By: Tzachi Slonim
We met on Saturday afternoon, July 8, 2006, to drive to the old city of Beersheba, to rummage through memories and perhaps also a bit to change them. Two buses – one from Tel Aviv and one from Jaffa, Ramle, and Lod – drove southward, to the place where most of the refugees now under the Israeli offensive in Gaza came from.
About 150 men and women gathered in the courtyard of what was once an active mosque for Muslims from Bir al-Seba and the surrounding area. Today the mosque is dormant, looks neglected, and the municipality refuses to permit its use for prayer. In the past the municipality tried to turn the mosque into a museum. Today it just stands neglected. The struggles against the Muslim residents were carried out with typical Israeli high-handedness. A statue hinting of the figure of a woman was erected in the courtyard of the mosque, and when the residents intended to protest, the Deputy Mayor scattered garbage around the mosque to deter them. Actions at the mosque revealed the intention of Jewish leaders that Arabs/Muslims disappear from the public eye.

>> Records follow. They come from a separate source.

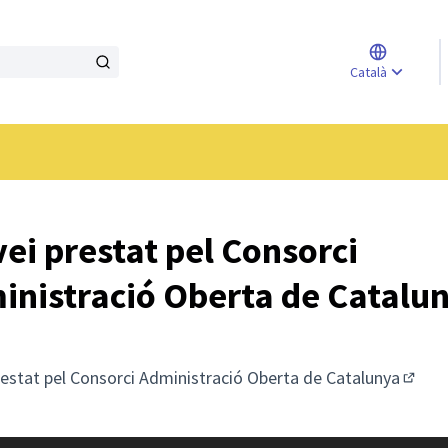
Triar l
Català
Elegir 
ei prestat pel Consorci
inistració Oberta de Catalu
restat pel
Consorci Administració Oberta de Catalunya
(Enlla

Beersheba, we were reminded by Micky Cohen, a soldier in the Negev brigade in 1948, was not part of the Jewish state according to the partition plan. It was entirely settled by an Arab population – between 6,000 and 10,000 people according to different speakers. They clarified that the city was not "liberated" but rather "conquered." As part of the occupation of the Beersheba , crimes were committed such as killing prisoners in the mosque, looting property of the residents of the city, and killing soldiers and residents who tried to flee.
Nuri al-Okabi, Schadeh Ibn Bari and Yani Nevo told us about the situation of the unrecognized villages, whose residents do not receive water, electricity and other services from the authorities, and cannot vote in local elections. One of the "Chelm stories" that we heard was about the Mayor of Beersheba, who decided to expand the jurisdiction of the city by annexing to its population an additional 10,000 Bedouin residents who lived nearby. Thanks to these extra residents, he could then appoint a salaried Deputy Mayor. But since the Bedouin residents lived in unrecognized villages, they could not themselves vote in local elections in Beersheba .
After listening to the speakers, we departed to tour the old city. In some places we saw reasonable attempts at preservation, and there were even signs describing what existed there in the past. We posted two signs, one at the al-Shawa Bank and another at the Bseiso Mosque, both which operated in the city until 1948. The signs were removed immediately after we left the area.
On our way back, through the bus window, we saw the Muslim cemetery which had been almost completely destroyed. It seems that the Muslim dead, too, disturb the public peace in Beersheba.